Camera-frame cuboid estimates:
+++
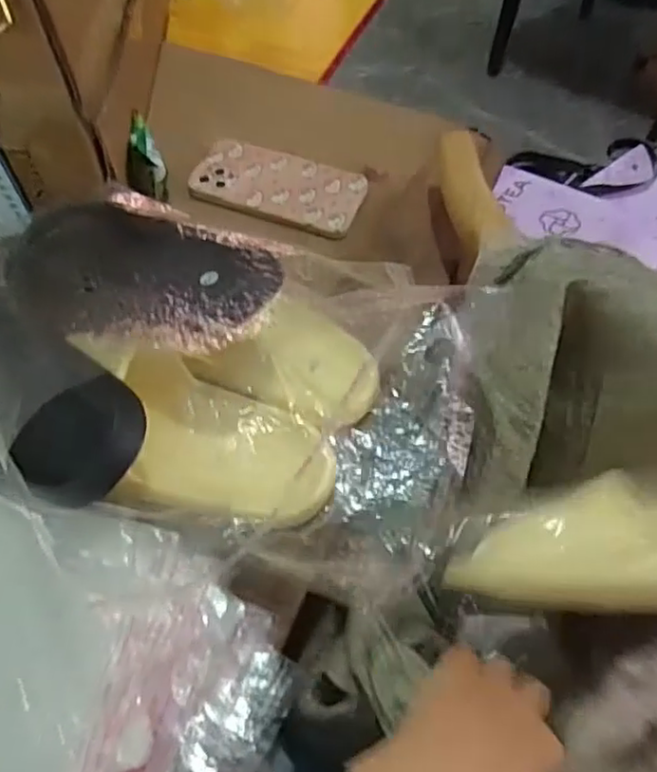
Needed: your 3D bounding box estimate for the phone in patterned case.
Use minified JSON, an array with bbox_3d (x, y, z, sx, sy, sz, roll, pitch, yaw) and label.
[{"bbox_3d":[-0.048,-0.190,0.619,0.160,0.011,0.087,18,59,10],"label":"phone in patterned case"}]

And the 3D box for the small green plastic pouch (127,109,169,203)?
[{"bbox_3d":[-0.171,-0.213,0.597,0.034,0.030,0.081,-12,93,-9],"label":"small green plastic pouch"}]

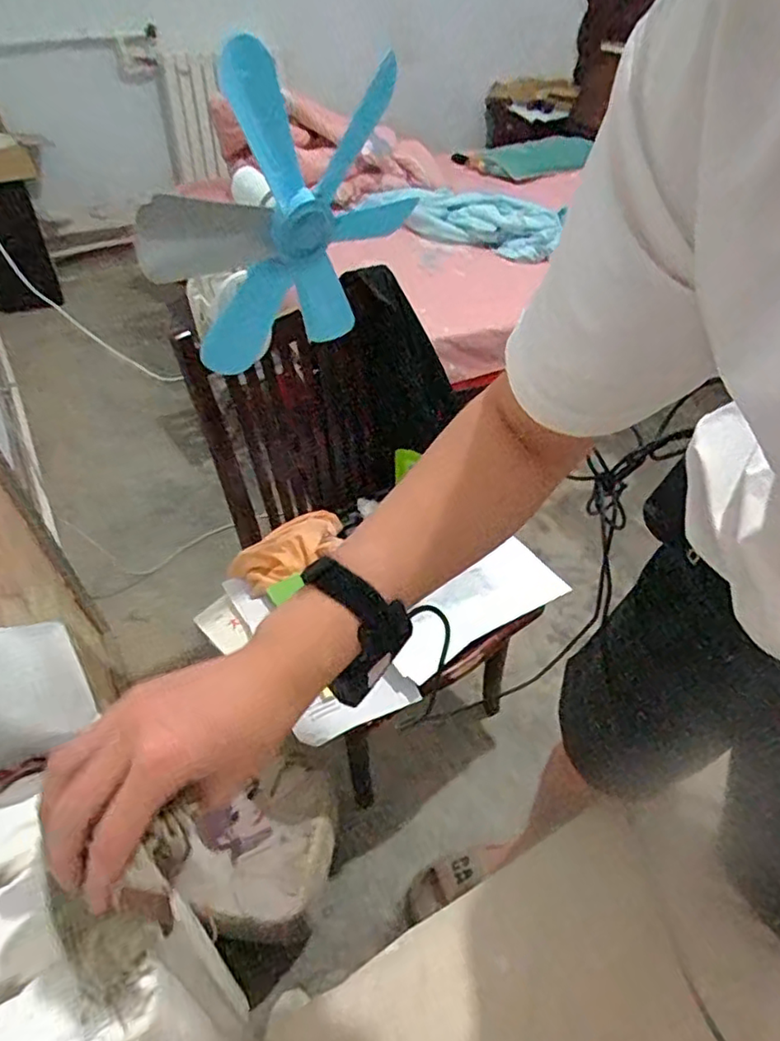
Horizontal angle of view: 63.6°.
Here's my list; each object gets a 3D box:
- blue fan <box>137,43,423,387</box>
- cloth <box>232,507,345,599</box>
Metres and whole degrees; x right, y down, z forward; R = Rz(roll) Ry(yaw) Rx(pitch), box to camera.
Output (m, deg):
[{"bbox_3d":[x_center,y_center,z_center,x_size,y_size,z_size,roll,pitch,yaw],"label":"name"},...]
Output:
[{"bbox_3d":[-0.120,-0.348,0.753,0.359,0.368,0.062,-25,67,-32],"label":"blue fan"},{"bbox_3d":[-0.183,0.051,1.195,0.236,0.069,0.098,-31,52,-30],"label":"cloth"}]

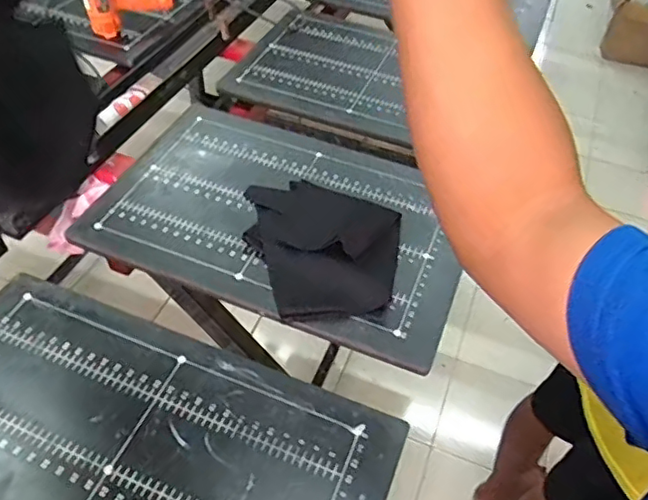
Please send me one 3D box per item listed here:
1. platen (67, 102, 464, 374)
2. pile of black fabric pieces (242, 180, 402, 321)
[{"bbox_3d":[-0.057,-0.070,0.991,0.594,0.025,0.415,18,48,15],"label":"platen"},{"bbox_3d":[-0.002,-0.016,0.917,0.239,0.032,0.276,2,46,1],"label":"pile of black fabric pieces"}]

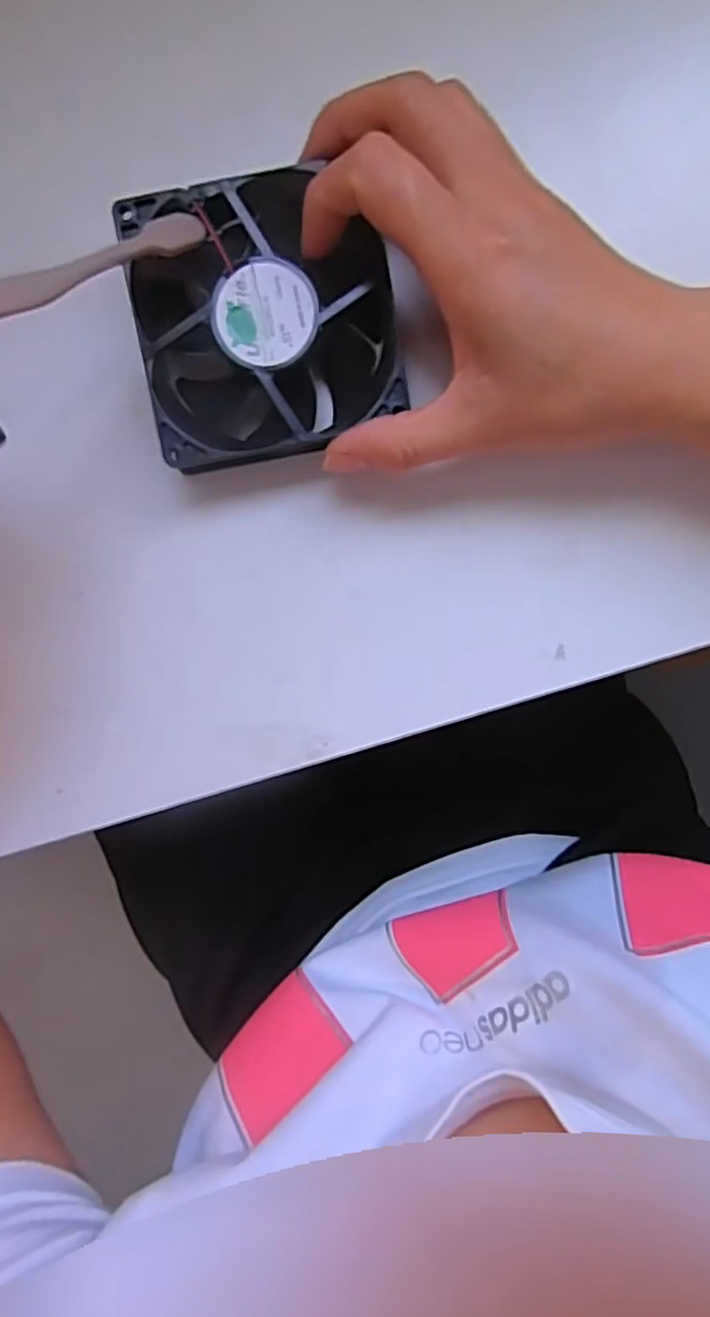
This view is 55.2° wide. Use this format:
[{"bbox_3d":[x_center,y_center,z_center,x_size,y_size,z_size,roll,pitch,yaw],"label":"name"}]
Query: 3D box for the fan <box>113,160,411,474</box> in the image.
[{"bbox_3d":[-0.031,-0.123,0.253,0.091,0.028,0.090,-10,97,1],"label":"fan"}]

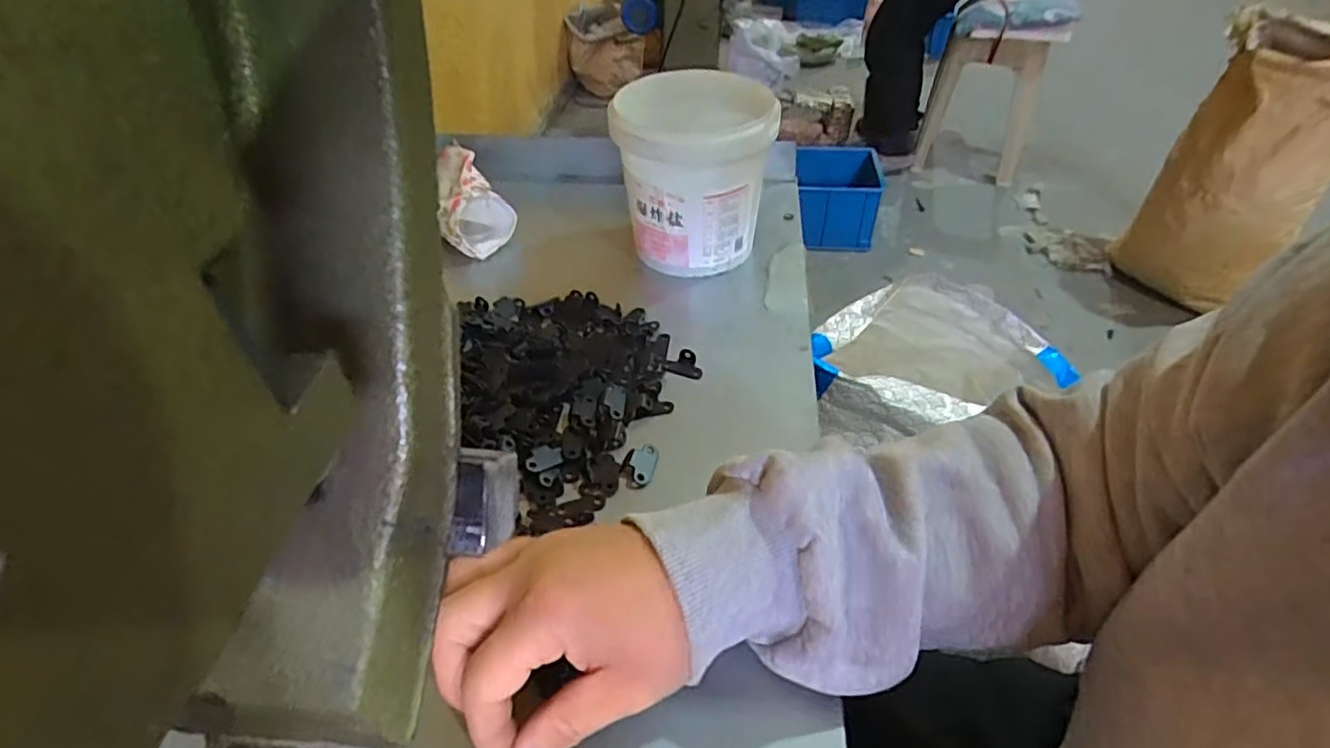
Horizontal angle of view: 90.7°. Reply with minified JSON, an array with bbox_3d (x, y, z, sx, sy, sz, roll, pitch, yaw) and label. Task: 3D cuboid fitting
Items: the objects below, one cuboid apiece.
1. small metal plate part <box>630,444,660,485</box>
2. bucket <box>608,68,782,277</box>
[{"bbox_3d":[-0.013,0.052,0.390,0.015,0.005,0.029,12,45,10],"label":"small metal plate part"},{"bbox_3d":[0.021,-0.160,0.528,0.115,0.123,0.121,1,44,-1],"label":"bucket"}]

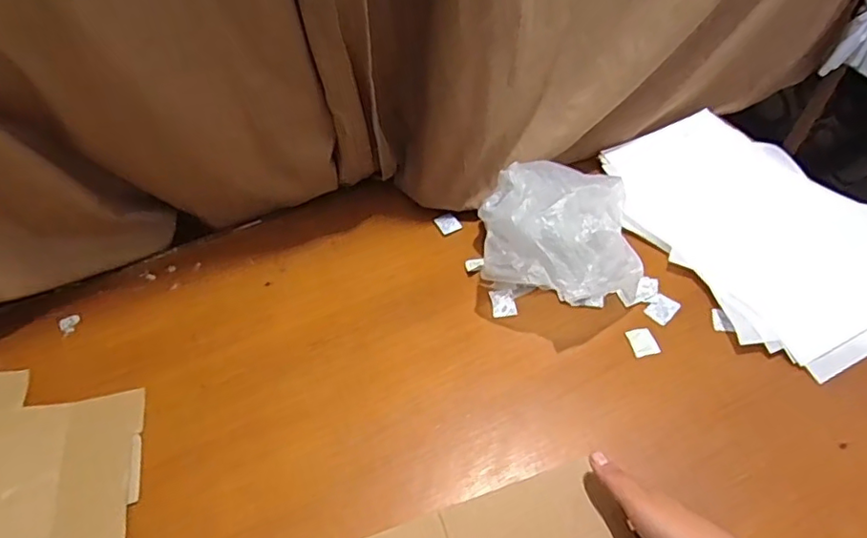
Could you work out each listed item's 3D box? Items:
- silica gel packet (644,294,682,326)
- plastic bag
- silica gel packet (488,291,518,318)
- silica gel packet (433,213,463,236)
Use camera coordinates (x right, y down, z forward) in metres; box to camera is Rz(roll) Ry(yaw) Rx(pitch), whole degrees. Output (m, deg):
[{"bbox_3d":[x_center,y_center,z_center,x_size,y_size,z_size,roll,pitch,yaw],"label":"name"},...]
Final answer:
[{"bbox_3d":[0.285,0.049,0.721,0.038,0.007,0.030,-33,57,-22],"label":"silica gel packet"},{"bbox_3d":[0.158,-0.041,0.722,0.200,0.131,0.197,7,50,8],"label":"plastic bag"},{"bbox_3d":[0.088,0.043,0.737,0.030,0.008,0.037,-10,51,-6],"label":"silica gel packet"},{"bbox_3d":[0.021,-0.064,0.826,0.030,0.006,0.034,-22,53,-15],"label":"silica gel packet"}]

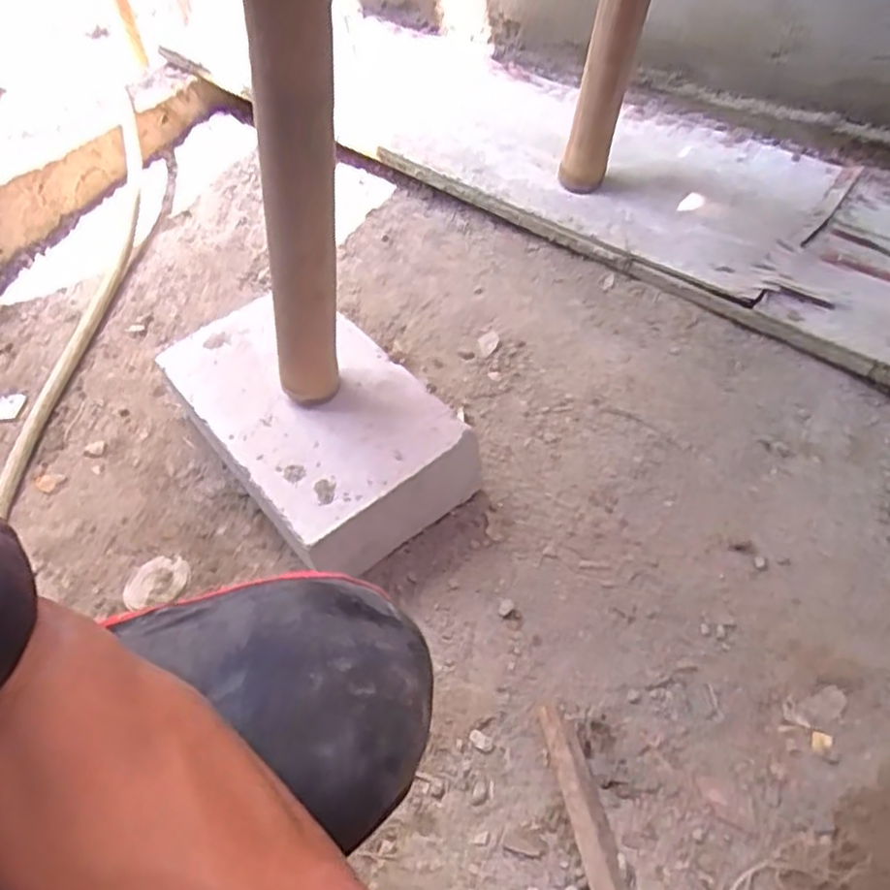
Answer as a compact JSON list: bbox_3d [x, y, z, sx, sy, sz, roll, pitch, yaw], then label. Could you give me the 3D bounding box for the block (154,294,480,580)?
[{"bbox_3d":[-0.144,-0.024,0.802,0.197,0.108,0.336,-33,54,-21],"label":"block"}]

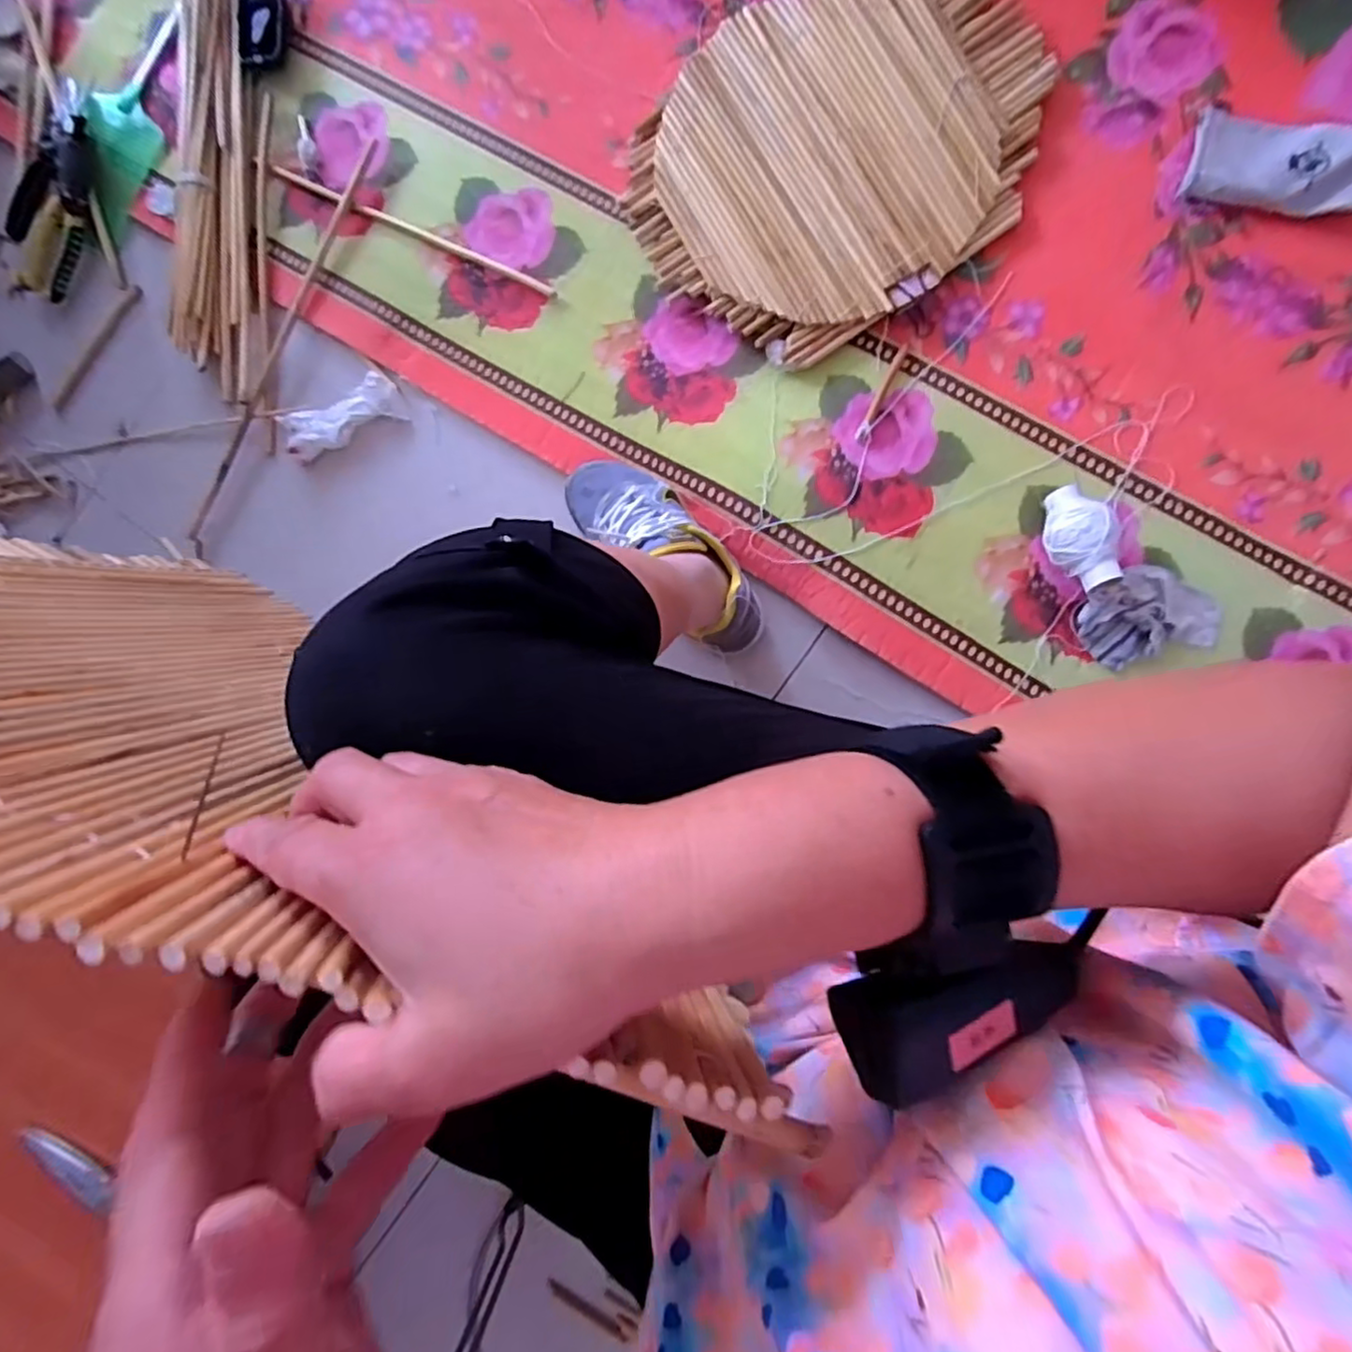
+++
▶ Work task
Each line above is to be transcribed exactly, though its pictures are not.

▶ Reply
Needed: your 3D bounding box estimate for the phone in patterned case.
Use minified JSON, an array with bbox_3d (x, y, z, sx, sy, sz, roll, pitch, yaw) and label.
[{"bbox_3d":[-0.048,-0.190,0.619,0.160,0.011,0.087,18,59,10],"label":"phone in patterned case"}]

And the 3D box for the small green plastic pouch (127,109,169,203)?
[{"bbox_3d":[-0.171,-0.213,0.597,0.034,0.030,0.081,-12,93,-9],"label":"small green plastic pouch"}]

Horizontal angle of view: 63.6°.
Here's my list; each object gets a 3D box:
- blue fan <box>137,43,423,387</box>
- cloth <box>232,507,345,599</box>
Metres and whole degrees; x right, y down, z forward; R = Rz(roll) Ry(yaw) Rx(pitch), box to camera.
Output (m, deg):
[{"bbox_3d":[x_center,y_center,z_center,x_size,y_size,z_size,roll,pitch,yaw],"label":"name"},...]
Output:
[{"bbox_3d":[-0.120,-0.348,0.753,0.359,0.368,0.062,-25,67,-32],"label":"blue fan"},{"bbox_3d":[-0.183,0.051,1.195,0.236,0.069,0.098,-31,52,-30],"label":"cloth"}]

Please send me one 3D box per item listed here:
1. platen (67, 102, 464, 374)
2. pile of black fabric pieces (242, 180, 402, 321)
[{"bbox_3d":[-0.057,-0.070,0.991,0.594,0.025,0.415,18,48,15],"label":"platen"},{"bbox_3d":[-0.002,-0.016,0.917,0.239,0.032,0.276,2,46,1],"label":"pile of black fabric pieces"}]

This view is 55.2° wide. Use this format:
[{"bbox_3d":[x_center,y_center,z_center,x_size,y_size,z_size,roll,pitch,yaw],"label":"name"}]
Query: 3D box for the fan <box>113,160,411,474</box> in the image.
[{"bbox_3d":[-0.031,-0.123,0.253,0.091,0.028,0.090,-10,97,1],"label":"fan"}]

Horizontal angle of view: 90.7°. Reply with minified JSON, an array with bbox_3d (x, y, z, sx, sy, sz, roll, pitch, yaw) and label. Task: 3D cuboid fitting
Items: the objects below, one cuboid apiece.
1. small metal plate part <box>630,444,660,485</box>
2. bucket <box>608,68,782,277</box>
[{"bbox_3d":[-0.013,0.052,0.390,0.015,0.005,0.029,12,45,10],"label":"small metal plate part"},{"bbox_3d":[0.021,-0.160,0.528,0.115,0.123,0.121,1,44,-1],"label":"bucket"}]

Could you work out each listed item's 3D box? Items:
- silica gel packet (644,294,682,326)
- plastic bag
- silica gel packet (488,291,518,318)
- silica gel packet (433,213,463,236)
Use camera coordinates (x right, y down, z forward) in metres; box to camera is Rz(roll) Ry(yaw) Rx(pitch), whole degrees. Output (m, deg):
[{"bbox_3d":[x_center,y_center,z_center,x_size,y_size,z_size,roll,pitch,yaw],"label":"name"},...]
Final answer:
[{"bbox_3d":[0.285,0.049,0.721,0.038,0.007,0.030,-33,57,-22],"label":"silica gel packet"},{"bbox_3d":[0.158,-0.041,0.722,0.200,0.131,0.197,7,50,8],"label":"plastic bag"},{"bbox_3d":[0.088,0.043,0.737,0.030,0.008,0.037,-10,51,-6],"label":"silica gel packet"},{"bbox_3d":[0.021,-0.064,0.826,0.030,0.006,0.034,-22,53,-15],"label":"silica gel packet"}]

Answer as a compact JSON list: bbox_3d [x, y, z, sx, sy, sz, roll, pitch, yaw], then label. Could you give me the 3D bounding box for the block (154,294,480,580)?
[{"bbox_3d":[-0.144,-0.024,0.802,0.197,0.108,0.336,-33,54,-21],"label":"block"}]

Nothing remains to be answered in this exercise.